Anonymous Anonymous said...

Great topic to tackle Jeffrey. I'm an advocate for getting deep on understanding customers' jobs-to-be-done (encompasses both needs and wants). But I'm well aware of the literature that talks about latent needs, and customers inability to get beyond what a product does today.

For me, solid grounding in customers' jobs is the foundation. I say that as someone who has seen the other end of the spectrum too often. It's all "intuition" that drives product decisions. If pressed, these folks don't really know what customers value and where the gaps are in what they want to do.

I agree with what you say here: "Anyone using only customer feedback to identify needs is probably missing the point". I can think of two modes where this is particularly pernicious.

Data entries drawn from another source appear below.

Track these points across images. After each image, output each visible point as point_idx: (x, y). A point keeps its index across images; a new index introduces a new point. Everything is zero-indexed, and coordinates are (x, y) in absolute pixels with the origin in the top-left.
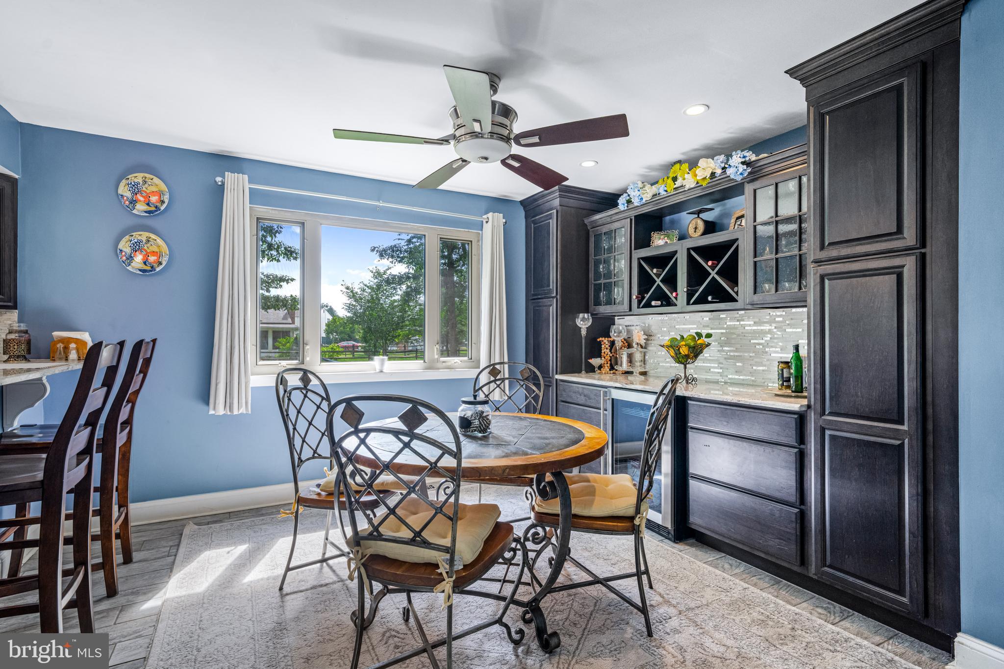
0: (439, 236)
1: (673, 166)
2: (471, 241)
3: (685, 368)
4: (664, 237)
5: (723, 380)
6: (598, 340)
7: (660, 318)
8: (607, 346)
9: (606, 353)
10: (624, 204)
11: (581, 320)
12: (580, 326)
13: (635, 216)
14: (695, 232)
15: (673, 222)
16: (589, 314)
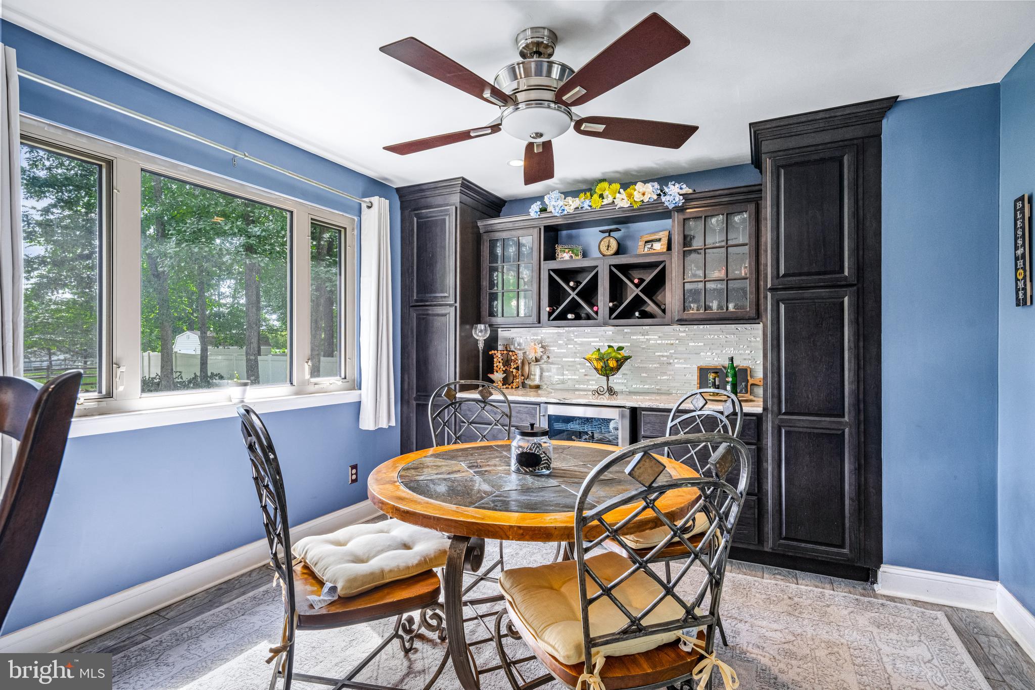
0: (311, 216)
1: (598, 183)
2: (345, 229)
3: (608, 380)
4: (569, 251)
5: (627, 390)
6: (490, 353)
7: (556, 331)
8: (500, 360)
9: (499, 367)
10: (536, 212)
11: (480, 332)
12: (477, 338)
13: (545, 227)
14: (608, 249)
15: (570, 237)
16: (487, 326)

(1) Responding only to what customers send your way. Customer support sites, account rep conversations, online customer communities...these are great for a variety of reasons. But you're traveling with blinders if that's all you have.

(2) Surveys are good, but are limited in what they capture. There's no back-n-forth, there's no understanding of deeper context.

Where does intuition come in here? Two big ways from my perspective:

First is recognizing when to ask "why". A customer gives feedback. Your intuition needs to kick in to recognize that this feedback is sometimes just the tip of an iceberg. Dive deeper by asking for more background.

Second is looking at areas where there are gaps in what the customer is trying to get done, and putting those in the larger context of what you offer. Understand where the opportunity fits in the broader organizational and market picture. Upon learning of a gap, your intuition should practically have a "click" moment where you can see how it fits into a broader opportunity. That "click" moment is your intuition talking.